Theirs no way the air flow inside the HD6990 will be re-circulate back after passing the right heatsing and be directed backwards to pass the second (Left) heatsing and then be exhausted out of the back panel and in to the atmosphere. The design doesn’t allow this to happen because all the air volume passing through the right heatsing only have one exit and that is out of the card through the large opening (right side). The same goes for GTX590 as the lower metallic plate directs the air flow left and right in to the two heatsinks and out of the card.

Both cards 12V 8-Pins are shielded and air cant pass through that area.

HD6990
hd6990coolerairlow1.jpg



GTX590
gtx590coolerairlow1.jpg


Edit: grammar
 

GaiaHunter

Diamond Member
Jul 13, 2008
3,732
432
126
They took the measurements not me and if im not mistaken they used the same method for both cards..
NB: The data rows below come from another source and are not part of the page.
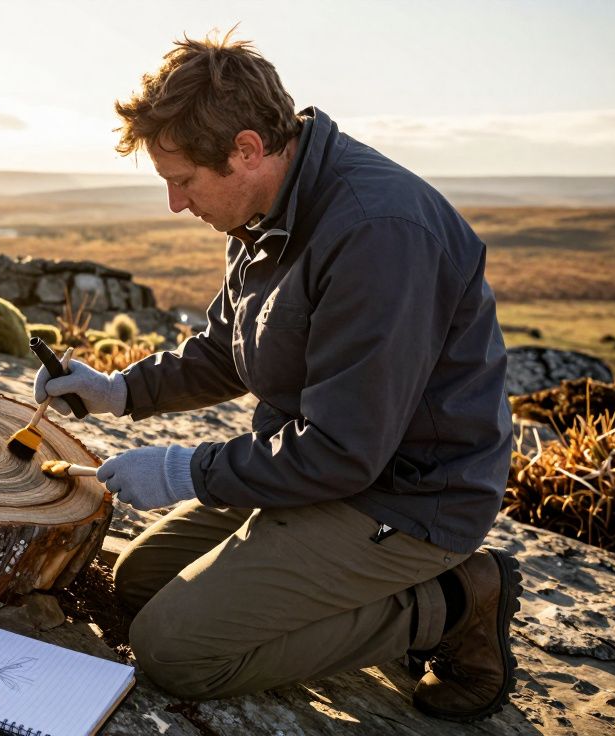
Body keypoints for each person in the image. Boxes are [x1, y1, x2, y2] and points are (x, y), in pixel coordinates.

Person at [34, 28, 519, 723]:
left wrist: (183, 473)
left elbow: (344, 451)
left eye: (183, 182)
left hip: (405, 499)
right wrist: (119, 391)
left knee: (175, 651)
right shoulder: (270, 209)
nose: (175, 203)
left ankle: (452, 602)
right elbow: (228, 347)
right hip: (315, 472)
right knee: (140, 583)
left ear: (247, 150)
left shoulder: (376, 234)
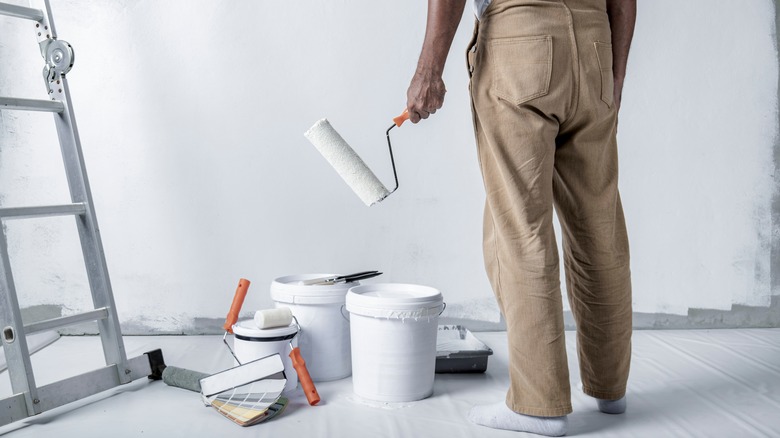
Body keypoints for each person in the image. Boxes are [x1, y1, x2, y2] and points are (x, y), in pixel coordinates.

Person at [405, 0, 636, 436]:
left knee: (520, 227)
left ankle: (537, 405)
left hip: (521, 40)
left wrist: (428, 71)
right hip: (594, 43)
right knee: (598, 224)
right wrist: (615, 75)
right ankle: (610, 389)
Theirs no way the air flow inside the HD6990 will be re-circulate back after passing the right heatsing and be directed backwards to pass the second (Left) heatsing and then be exhausted out of the back panel and in to the atmosphere. The design doesn’t allow this to happen because all the air volume passing through the right heatsing only have one exit and that is out of the card through the large opening (right side). The same goes for GTX590 as the lower metallic plate directs the air flow left and right in to the two heatsinks and out of the card.

Both cards 12V 8-Pins are shielded and air cant pass through that area.

HD6990
hd6990coolerairlow1.jpg



GTX590
gtx590coolerairlow1.jpg


Edit: grammar

The air flow in of the HD6990 isn't like that.

The 6990 fan is a centrifugal fan - that means the air flow changes direction twice - once when entering and second when leaving (forward curved, backward curved or inclined, radial) - the 6990 seems to me forward curved.

The GTX590 is an axial fan - air enters and leaves the fan with no change in direction.